If Fortnite-maker Epic Games’ Australian legal challenge against Apple is successful, the tech giant may be forced to loosen its grip on its valuable mobile app ecosystem, with Epic arguing that competition law obliges Apple to allow rival stores and payment processing mechanisms on its devices.

Currently, the Apple-controlled App Store is the only way to get apps to consumers on iPhones, which make up more than half of all in-use smartphones in Australia. And all payments for digital goods, in-app purchases and subscriptions must use Apple’s payment mechanism, from which, in most cases, Apple takes a 30 per cent commission.

ACCC: Rod Sims
ACCC chair Rod Sims

Australian Competition and Consumer Commission chair Rod Sims said the Epic case was a well-timed test of the current competition laws, which were recently revised to better prevent misuses of market power

“Apple, as one of the two main app stores, is in a very strong position. It would seem like they have quite a lot of market power and can set the terms and conditions under which various apps operate,” Sims said. (from Tim Biggs at The Age)

Epic Games lawsuit

Epic Games filed suit against Apple in the US District Court for the Northern District of California, on August 2020, challenging Apple’s restrictions on apps from having other in-app purchasing methods outside of the App Store. Founder Tim Sweeney had previously challenged the 30% revenue cut that Apple takes on each purchase made in the App Store. Epic made changes in Fortnite intentionally to bypass the App Store payment system, prompting Apple to block the game from the App Store and leading to the Epic lawsuit.

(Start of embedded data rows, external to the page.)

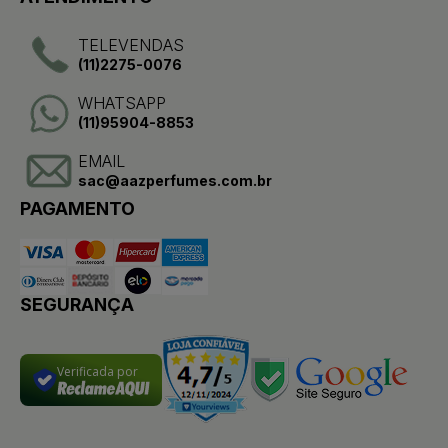
TELEVENDAS
(11)2275-0076
WHATSAPP
(11)95904-8853
EMAIL
sac@aazperfumes.com.br
PAGAMENTO
SEGURANÇA
Verificada por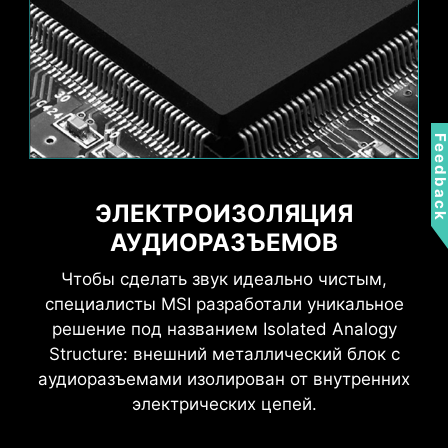
Feedbac
ЭЛЕКТРОИЗОЛЯЦИЯ
АУДИОРАЗЪЕМОВ
Поддержка адресуемой подсветки с
Чтобы сделать звук идеально чистым,
напряжением 5 В. Совместимость с
Wi-Fi 6E
специалисты MSI разработали уникальное
устройствами, наделенными адресуемой
Bluetooth 5.3
подсветкой первого и второго поколений.
решение под названием Isolated Analogy
2.5G LAN
* При использовании устройств с адресуемой
Structure: внешний металлический блок с
подсветкой 2-го поколения поддерживаются только
аудиоразъемами изолирован от внутренних
7 визуальных тем.
электрических цепей.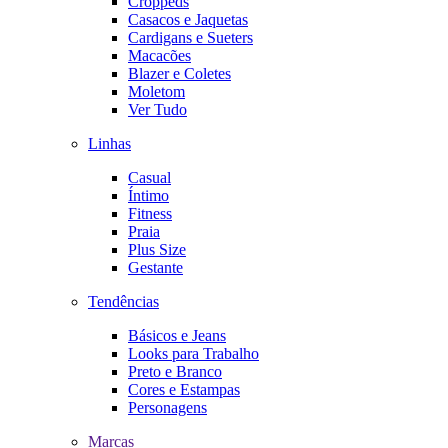
Croppeds
Casacos e Jaquetas
Cardigans e Sueters
Macacões
Blazer e Coletes
Moletom
Ver Tudo
Linhas
Casual
Íntimo
Fitness
Praia
Plus Size
Gestante
Tendências
Básicos e Jeans
Looks para Trabalho
Preto e Branco
Cores e Estampas
Personagens
Marcas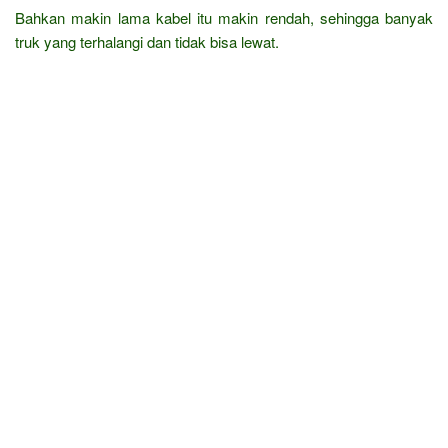
Bahkan makin lama kabel itu makin rendah, sehingga banyak
truk yang terhalangi dan tidak bisa lewat.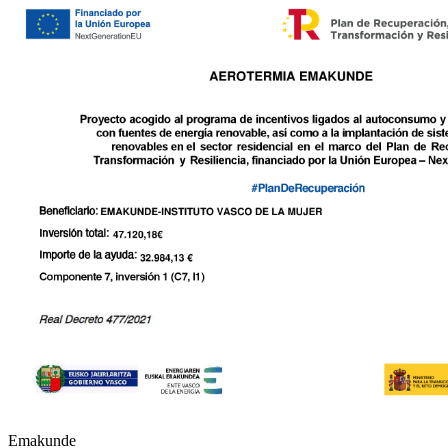
Emakunde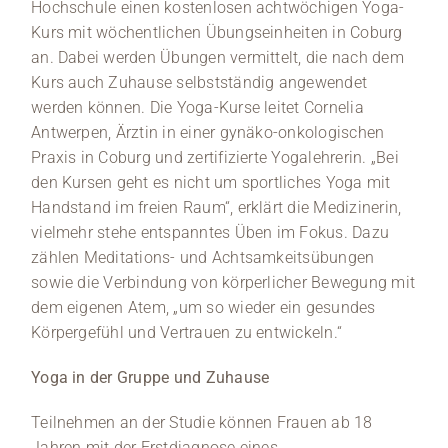
Hochschule einen kostenlosen achtwöchigen Yoga-
Kurs mit wöchentlichen Übungseinheiten in Coburg
an. Dabei werden Übungen vermittelt, die nach dem
Kurs auch Zuhause selbstständig angewendet
werden können. Die Yoga-Kurse leitet Cornelia
Antwerpen, Ärztin in einer gynäko-onkologischen
Praxis in Coburg und zertifizierte Yogalehrerin. „Bei
den Kursen geht es nicht um sportliches Yoga mit
Handstand im freien Raum“, erklärt die Medizinerin,
vielmehr stehe entspanntes Üben im Fokus. Dazu
zählen Meditations- und Achtsamkeitsübungen
sowie die Verbindung von körperlicher Bewegung mit
dem eigenen Atem, „um so wieder ein gesundes
Körpergefühl und Vertrauen zu entwickeln.“
Yoga in der Gruppe und Zuhause
Teilnehmen an der Studie können Frauen ab 18
Jahren mit der Erstdiagnose eines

Epic also filed another lawsuit against Google (GOOGL) the same day, which challenges Google’s similar practices on the Google Play app store for Android, after Google pulled Fortnite following the same update. (Wikipedia)

Apple Segments

Apple Inc. AAPL Segments

Services only account for 20% of revenue (FY20) but gross margins (66.0%) are more than double that of products (31.5%). The contribution towards overall operating profit of $66.3 billion is likely to be disproportionately high.


Apple would take a significant profit hit if its monopoly hold over app registration (via its App store) and processing of digital payments was removed. The company is already backing off from its former uncompromising stance, offering to halve commissions on sales via the App store (including In-App purchases), but only for developers with sales of less than $1 million. Allowing free competition from competing app stores and digital payment processors would compress margins even further.


Staff of The Patient Investor do not directly or indirectly own shares in the above company.